DIRECTIONS: Write out the lines from the one containing "To use the program, we" through the one containing "Animations were created locally in Unity.", switching "Lightning" to "Thunder" everywhere it occurs and keeping all else the same.
[Opening MATERIAL SHOWN section]
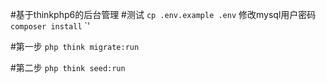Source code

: #基于thinkphp6的后台管理
#测试
`cp .env.example .env`
修改mysql用户密码
`composer install`
`'

#第一步
`php think migrate:run`

#第二步
`php think seed:run`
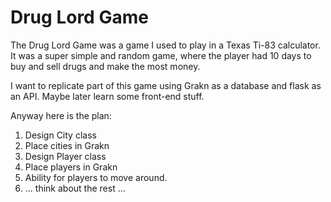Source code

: # Drug Lord Game

The Drug Lord Game was a game I used to play in a Texas Ti-83 calculator. It was a super simple and random game, where the player had 10 days to buy and sell drugs and make the most money.

I want to replicate part of this game using Grakn as a database and flask as an API. Maybe later learn some front-end stuff.

Anyway here is the plan:

1. Design City class
2. Place cities in Grakn
3. Design Player class
4. Place players in Grakn
5. Ability for players to move around.
6. ... think about the rest ...
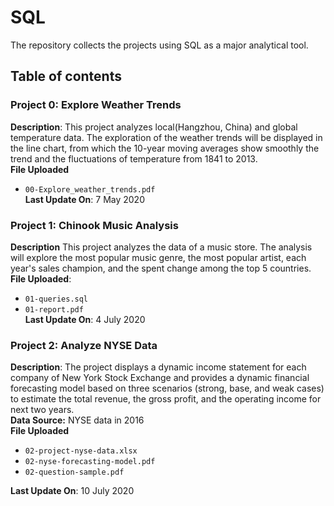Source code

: # SQL
The repository collects the projects using SQL as a major analytical tool.
## Table of contents
### Project 0: Explore Weather Trends
**Description**: This project analyzes local(Hangzhou, China) and global temperature data. The exploration of the weather trends will be displayed in the line chart, from which the 10-year moving averages show smoothly the trend and the fluctuations of temperature from 1841 to 2013.<br>
**File Uploaded**
+ `00-Explore_weather_trends.pdf`<br>
**Last Update On**: 7 May 2020
### Project 1: Chinook Music Analysis
**Description**
This project analyzes the data of a music store. The analysis will explore the most popular music genre, the most popular artist, each year's sales champion, and the spent change among the top 5 countries.<br>
**File Uploaded**: 
+ `01-queries.sql`
+ `01-report.pdf`
<br>**Last Update On**: 4 July 2020
### **Project 2: Analyze NYSE Data**
**Description**: The project displays a dynamic income statement for each company of New York Stock Exchange and provides a dynamic financial forecasting model based on three scenarios (strong, base, and weak cases) to estimate the total revenue, the gross profit, and the operating income for next two years. <br>
**Data Source:** NYSE data in 2016<br>
**File Uploaded**
+ `02-project-nyse-data.xlsx`
+ `02-nyse-forecasting-model.pdf`
+ `02-question-sample.pdf`

**Last Update On**: 10 July 2020
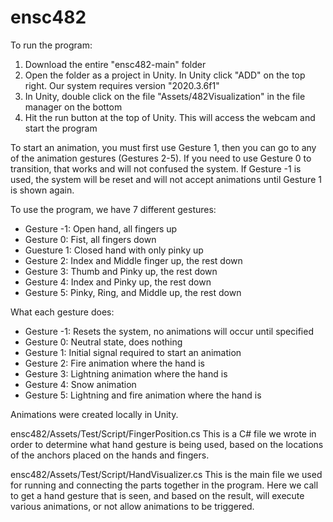 # ensc482

To run the program:
1. Download the entire "ensc482-main" folder
2. Open the folder as a project in Unity. In Unity click "ADD" on the top right. Our system requires version "2020.3.6f1"
4. In Unity, double click on the file "Assets/482Visualization" in the file manager on the bottom
5. Hit the run button at the top of Unity. This will access the webcam and start the program

To start an animation, you must first use Gesture 1, then you can go to any of the animation gestures (Gestures 2-5). If you need to use Gesture 0
to transition, that works and will not confused the system. If Gesture -1 is used, the system will be reset and will not accept animations until
Gesture 1 is shown again.

To use the program, we have 7 different gestures:
- Gesture -1: Open hand, all fingers up
- Gesture 0: Fist, all fingers down
- Guesture 1: Closed hand with only pinky up
- Gesture 2: Index and Middle finger up, the rest down
- Gesture 3: Thumb and Pinky up, the rest down
- Gesture 4: Index and Pinky up, the rest down
- Gesture 5: Pinky, Ring, and Middle up, the rest down

What each gesture does:
- Gesture -1: Resets the system, no animations will occur until specified
- Gesture 0: Neutral state, does nothing
- Gesture 1: Initial signal required to start an animation
- Gesture 2: Fire animation where the hand is
- Gesture 3: Lightning animation where the hand is
- Gesture 4: Snow animation
- Gesture 5: Lightning and fire animation where the hand is

Animations were created locally in Unity.

ensc482/Assets/Test/Script/FingerPosition.cs
This is a C# file we wrote in order to determine what hand gesture is being used, based on the locations of the anchors placed on the hands and fingers.

ensc482/Assets/Test/Script/HandVisualizer.cs
This is the main file we used for running and connecting the parts together in the program. Here we call to get a hand gesture that is seen, and based
on the result, will execute various animations, or not allow animations to be triggered.
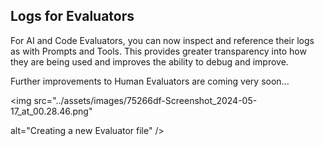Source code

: ## Logs for Evaluators

For AI and Code Evaluators, you can now inspect and reference their logs as with Prompts and Tools. This provides greater transparency into how they are being used and improves the ability to debug and improve.

Further improvements to Human Evaluators are coming very soon...

<img src="../assets/images/75266df-Screenshot_2024-05-17_at_00.28.46.png"

alt="Creating a new Evaluator file" />
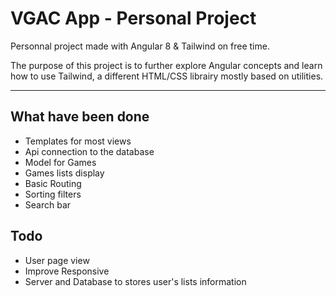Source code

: # VGAC App - Personal Project

<p>Personnal project made with Angular 8 & Tailwind on free time.</p>
<p>The purpose of this project is to further explore Angular concepts and learn how to use Tailwind, a 
different HTML/CSS librairy mostly based on utilities.</p>

<hr />

## What have been done

<ul>
<li>Templates for most views </li>
<li>Api connection to the database </li>
<li>Model for Games </li>
<li>Games lists display </li>
<li>Basic Routing </li>
<li>Sorting filters </li>
<li>Search bar </li>
</ul>


## Todo

<ul>
<li>User page view </li>
<li>Improve Responsive </li>
<li>Server and Database to stores user's lists information</li>
</ul>



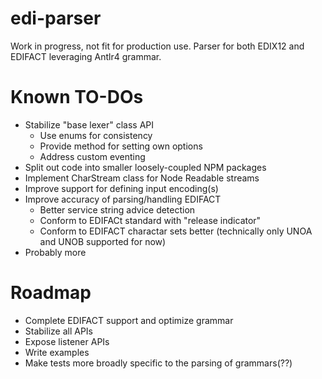 # edi-parser

Work in progress, not fit for production use. Parser for both EDIX12 and EDIFACT leveraging Antlr4 grammar.

# Known TO-DOs
- Stabilize "base lexer" class API
  - Use enums for consistency
  - Provide method for setting own options
  - Address custom eventing
- Split out code into smaller loosely-coupled NPM packages
- Implement CharStream class for Node Readable streams
- Improve support for defining input encoding(s)
- Improve accuracy of parsing/handling EDIFACT
  - Better service string advice detection
  - Conform to EDIFACt standard with "release indicator"
  - Conform to EDIFACT charactar sets better (technically only UNOA and UNOB supported for now)
- Probably more

# Roadmap
- Complete EDIFACT support and optimize grammar
- Stabilize all APIs
- Expose listener APIs
- Write examples
- Make tests more broadly specific to the parsing of grammars(??)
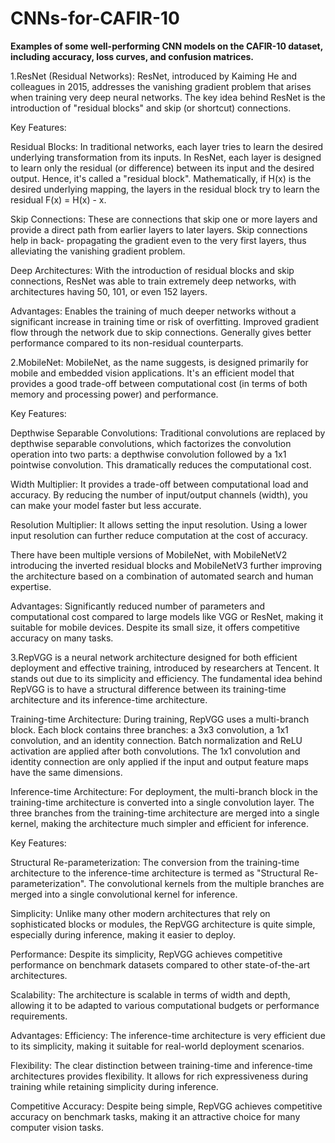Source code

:# CNNs-for-CAFIR-10
**Examples of some well-performing CNN models on the CAFIR-10 dataset, including accuracy, loss curves, and confusion matrices.**

1.ResNet (Residual Networks): ResNet, introduced by Kaiming He and colleagues in 2015, addresses the vanishing gradient problem that arises when training very deep neural networks. The key idea behind ResNet is the introduction of "residual blocks" and skip (or shortcut) connections.

   Key Features:

   Residual Blocks: In traditional networks, each layer tries to learn the desired underlying transformation from its inputs. In ResNet, each layer is designed to learn only 
   the residual (or difference) between its input and the desired output. Hence, it's called a "residual block". Mathematically, if H(x) is the desired underlying mapping, 
   the layers in the residual block try to learn the residual F(x) = H(x) - x.

   Skip Connections: These are connections that skip one or more layers and provide a direct path from earlier layers to later layers. Skip connections help in back- 
   propagating the gradient even to the very first layers, thus alleviating the vanishing gradient problem.

   Deep Architectures: With the introduction of residual blocks and skip connections, ResNet was able to train extremely deep networks, with architectures having 50, 101, or 
   even 152 layers.

   Advantages: Enables the training of much deeper networks without a significant increase in training time or risk of overfitting. Improved gradient flow through the 
   network due to skip connections. Generally gives better performance compared to its non-residual counterparts.

2.MobileNet: MobileNet, as the name suggests, is designed primarily for mobile and embedded vision applications. It's an efficient model that provides a good trade-off between computational cost (in terms of both memory and processing power) and performance.

   Key Features:

   Depthwise Separable Convolutions: Traditional convolutions are replaced by depthwise separable convolutions, which factorizes the convolution operation into two parts: a 
   depthwise convolution followed by a 1x1 pointwise convolution. This dramatically reduces the computational cost.

   Width Multiplier: It provides a trade-off between computational load and accuracy. By reducing the number of input/output channels (width), you can make your model faster 
   but less accurate.

   Resolution Multiplier: It allows setting the input resolution. Using a lower input resolution can further reduce computation at the cost of accuracy.

   There have been multiple versions of MobileNet, with MobileNetV2 introducing the inverted residual blocks and MobileNetV3 further improving the architecture based on a 
   combination of automated search and human expertise.

   Advantages: Significantly reduced number of parameters and computational cost compared to large models like VGG or ResNet, making it suitable for mobile devices. Despite 
   its small size, it offers competitive accuracy on many tasks.

3.RepVGG is a neural network architecture designed for both efficient deployment and effective training, introduced by researchers at Tencent. It stands out due to its simplicity and efficiency. The fundamental idea behind RepVGG is to have a structural difference between its training-time architecture and its inference-time architecture.

   Training-time Architecture: During training, RepVGG uses a multi-branch block. Each block contains three branches: a 3x3 convolution, a 1x1 convolution, and an identity 
   connection. Batch normalization and ReLU activation are applied after both convolutions. The 1x1 convolution and identity connection are only applied if the input and 
   output feature maps have the same dimensions.

   Inference-time Architecture: For deployment, the multi-branch block in the training-time architecture is converted into a single convolution layer. The three branches 
   from the training-time architecture are merged into a single kernel, making the architecture much simpler and efficient for inference.

   Key Features:

   Structural Re-parameterization: The conversion from the training-time architecture to the inference-time architecture is termed as "Structural Re-parameterization". The 
   convolutional kernels from the multiple branches are merged into a single convolutional kernel for inference.

   Simplicity: Unlike many other modern architectures that rely on sophisticated blocks or modules, the RepVGG architecture is quite simple, especially during inference, 
   making it easier to deploy.

   Performance: Despite its simplicity, RepVGG achieves competitive performance on benchmark datasets compared to other state-of-the-art architectures.

   Scalability: The architecture is scalable in terms of width and depth, allowing it to be adapted to various computational budgets or performance requirements.

   Advantages:
   Efficiency: The inference-time architecture is very efficient due to its simplicity, making it suitable for real-world deployment scenarios.

   Flexibility: The clear distinction between training-time and inference-time architectures provides flexibility. It allows for rich expressiveness during training while 
   retaining simplicity during inference.

   Competitive Accuracy: Despite being simple, RepVGG achieves competitive accuracy on benchmark tasks, making it an attractive choice for many computer vision tasks.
[Closing MATERIAL SHOWN section]
RESPONSE TO THIS EXERCISE:
To use the program, we have 7 different gestures:
- Gesture -1: Open hand, all fingers up
- Gesture 0: Fist, all fingers down
- Guesture 1: Closed hand with only pinky up
- Gesture 2: Index and Middle finger up, the rest down
- Gesture 3: Thumb and Pinky up, the rest down
- Gesture 4: Index and Pinky up, the rest down
- Gesture 5: Pinky, Ring, and Middle up, the rest down

What each gesture does:
- Gesture -1: Resets the system, no animations will occur until specified
- Gesture 0: Neutral state, does nothing
- Gesture 1: Initial signal required to start an animation
- Gesture 2: Fire animation where the hand is
- Gesture 3: Thunder animation where the hand is
- Gesture 4: Snow animation
- Gesture 5: Thunder and fire animation where the hand is

Animations were created locally in Unity.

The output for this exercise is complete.